When Rabbah ben Abbuha later came across Elijah the prophet, he asked him: Which of these (eight different) reasons in TRUTH prompted Esther to act as she did? Elijah replied: All of them. All the reasons given by the Rabbis are correct.
People often have mixed motivations in any action, so it is wise not to judge the motivations and intentions of others to quickly or to simply. The rabbis believed that all future developments within Jewish law that future rabbis would find, were already there; hidden seeds within the original text.
Thus, although in many areas of Jewish religious life, Orthodox Judaism seems very remote from Biblical Judaism, it really is not further away than many Supreme Court decisions that are supposed to be based on the Constitution.
For example, the Supreme Court maintains that there is a Constitutional right to privacy, but it is not literally written in the constitution. The Supreme Court rather derives the hidden seeds of a right to privacy from the Bill of Rights explicit limits to government interference in a citizens private life. From a Jewish perspective, this is an inspired insight from the constitution’s regard for the civil rights of all Americans.

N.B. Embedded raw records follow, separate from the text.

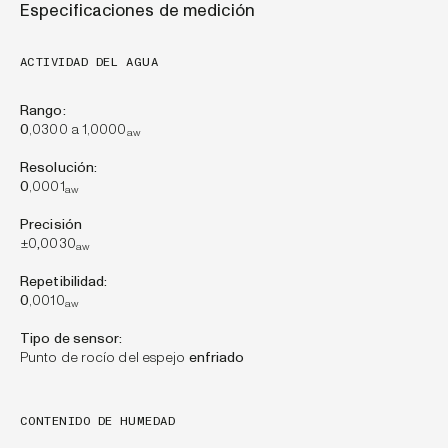
Especificaciones de medición
ACTIVIDAD DEL AGUA
Rango:
0
,0300 a 1,0000
aw
Resolución:
0
,0001
aw
Precisión
±0
,
0030
aw
Repetibilidad:
0
,0010
aw
Tipo de sensor:
Punto de rocío del espejo
enfriado
CONTENIDO DE HUMEDAD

Religious fundamentalists, who usually take Scripture literally and simplistically, always have problems with the obvious development of their religious tradition over the centuries. They often call these developments; deviations, distortions and even degenerations. They believe that only the behaviors and understandings of the first few generations of believers are correct.
But all religions that have a history of more than a few centuries, have had to rely on a variety of interpretations to met the changing circumstances of human history, and that is why they are still alive today.
Indeed, it is the ability of Sacred Scriptures to inspire people who live in very different circumstances from the original group of believers, that provides evidence that the original texts are much more than simply human creations.